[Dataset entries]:
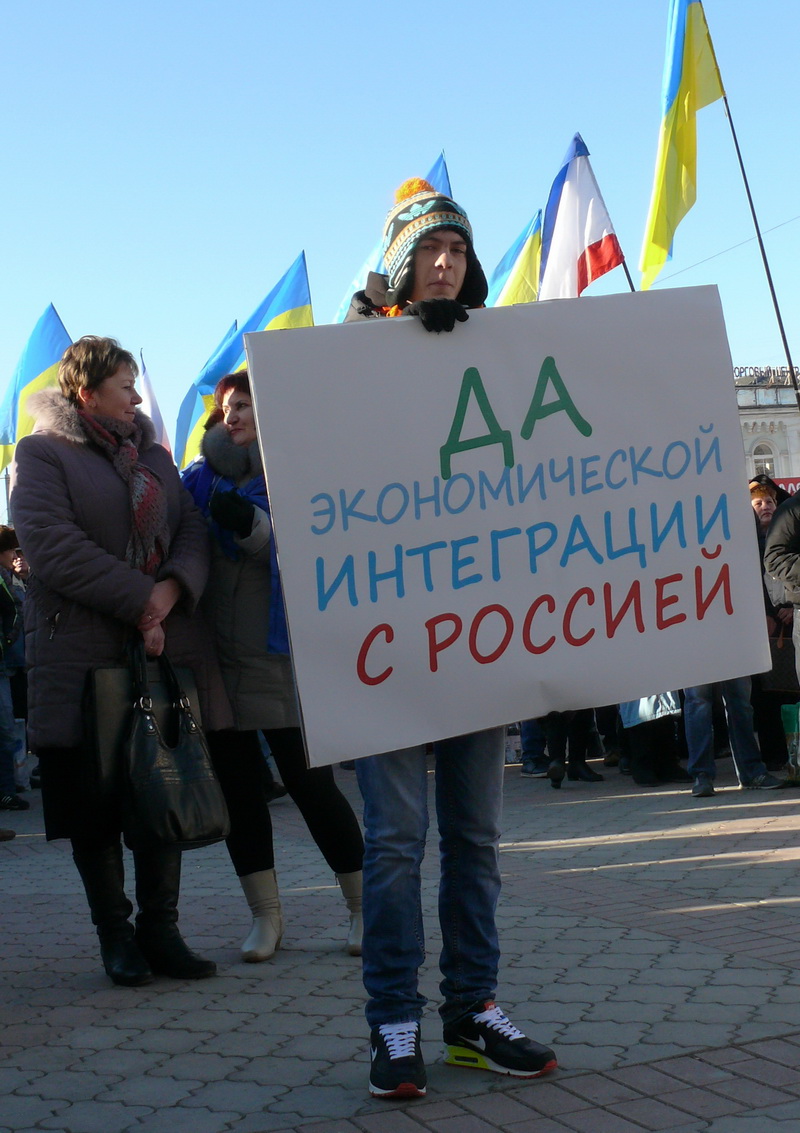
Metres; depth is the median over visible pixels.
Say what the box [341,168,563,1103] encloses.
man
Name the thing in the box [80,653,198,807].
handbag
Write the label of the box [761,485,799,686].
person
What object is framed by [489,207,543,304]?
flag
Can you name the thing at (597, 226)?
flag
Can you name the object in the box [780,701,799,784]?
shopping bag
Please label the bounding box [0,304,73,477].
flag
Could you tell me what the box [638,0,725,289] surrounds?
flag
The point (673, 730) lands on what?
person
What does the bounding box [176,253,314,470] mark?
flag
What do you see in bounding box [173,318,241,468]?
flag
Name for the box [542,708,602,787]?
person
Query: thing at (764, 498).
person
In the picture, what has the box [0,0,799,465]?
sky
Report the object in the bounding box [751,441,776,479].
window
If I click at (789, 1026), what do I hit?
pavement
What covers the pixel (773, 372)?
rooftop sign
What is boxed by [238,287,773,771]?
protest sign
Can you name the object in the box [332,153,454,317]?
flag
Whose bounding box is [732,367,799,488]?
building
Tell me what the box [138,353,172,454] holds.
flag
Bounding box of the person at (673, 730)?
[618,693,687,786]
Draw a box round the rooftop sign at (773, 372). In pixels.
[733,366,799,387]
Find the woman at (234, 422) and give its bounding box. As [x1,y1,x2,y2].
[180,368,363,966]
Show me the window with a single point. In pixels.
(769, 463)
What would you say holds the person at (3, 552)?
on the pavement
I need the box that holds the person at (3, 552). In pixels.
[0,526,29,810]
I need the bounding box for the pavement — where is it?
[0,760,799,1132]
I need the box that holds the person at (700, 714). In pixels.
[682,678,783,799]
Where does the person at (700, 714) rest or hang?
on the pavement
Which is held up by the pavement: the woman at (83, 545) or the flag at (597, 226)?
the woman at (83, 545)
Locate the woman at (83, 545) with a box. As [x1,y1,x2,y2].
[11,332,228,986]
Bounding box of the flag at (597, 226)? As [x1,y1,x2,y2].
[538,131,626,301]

[Activity]: Once the pictures are set aside, write out each record exactly.

[Response to this exercise]:
Metres; depth is the median over visible pixels.
Say what the box [341,168,563,1103] encloses.
man
Name the thing in the box [80,653,198,807].
handbag
Write the label of the box [761,485,799,686].
person
What object is framed by [489,207,543,304]?
flag
Can you name the thing at (597, 226)?
flag
Can you name the object in the box [780,701,799,784]?
shopping bag
Please label the bounding box [0,304,73,477].
flag
Could you tell me what the box [638,0,725,289] surrounds?
flag
The point (673, 730) lands on what?
person
What does the bounding box [176,253,314,470] mark?
flag
What do you see in bounding box [173,318,241,468]?
flag
Name for the box [542,708,602,787]?
person
Query: thing at (764, 498).
person
In the picture, what has the box [0,0,799,465]?
sky
Report the object in the bounding box [751,441,776,479].
window
If I click at (789, 1026), what do I hit?
pavement
What covers the pixel (773, 372)?
rooftop sign
What is boxed by [238,287,773,771]?
protest sign
Can you name the object in the box [332,153,454,317]?
flag
Whose bounding box is [732,367,799,488]?
building
Tell me what the box [138,353,172,454] holds.
flag
Bounding box of the person at (673, 730)?
[618,693,687,786]
Draw a box round the rooftop sign at (773, 372). In pixels.
[733,366,799,387]
Find the woman at (234, 422) and give its bounding box. As [x1,y1,x2,y2].
[180,368,363,966]
Show me the window with a single point. In pixels.
(769, 463)
What would you say holds the person at (3, 552)?
on the pavement
I need the box that holds the person at (3, 552). In pixels.
[0,526,29,810]
I need the bounding box for the pavement — where is it?
[0,760,799,1132]
I need the box that holds the person at (700, 714). In pixels.
[682,678,783,799]
Where does the person at (700, 714) rest or hang?
on the pavement
Which is held up by the pavement: the woman at (83, 545) or the flag at (597, 226)?
the woman at (83, 545)
Locate the woman at (83, 545) with a box. As [x1,y1,x2,y2].
[11,332,228,986]
Bounding box of the flag at (597, 226)? As [x1,y1,x2,y2].
[538,131,626,301]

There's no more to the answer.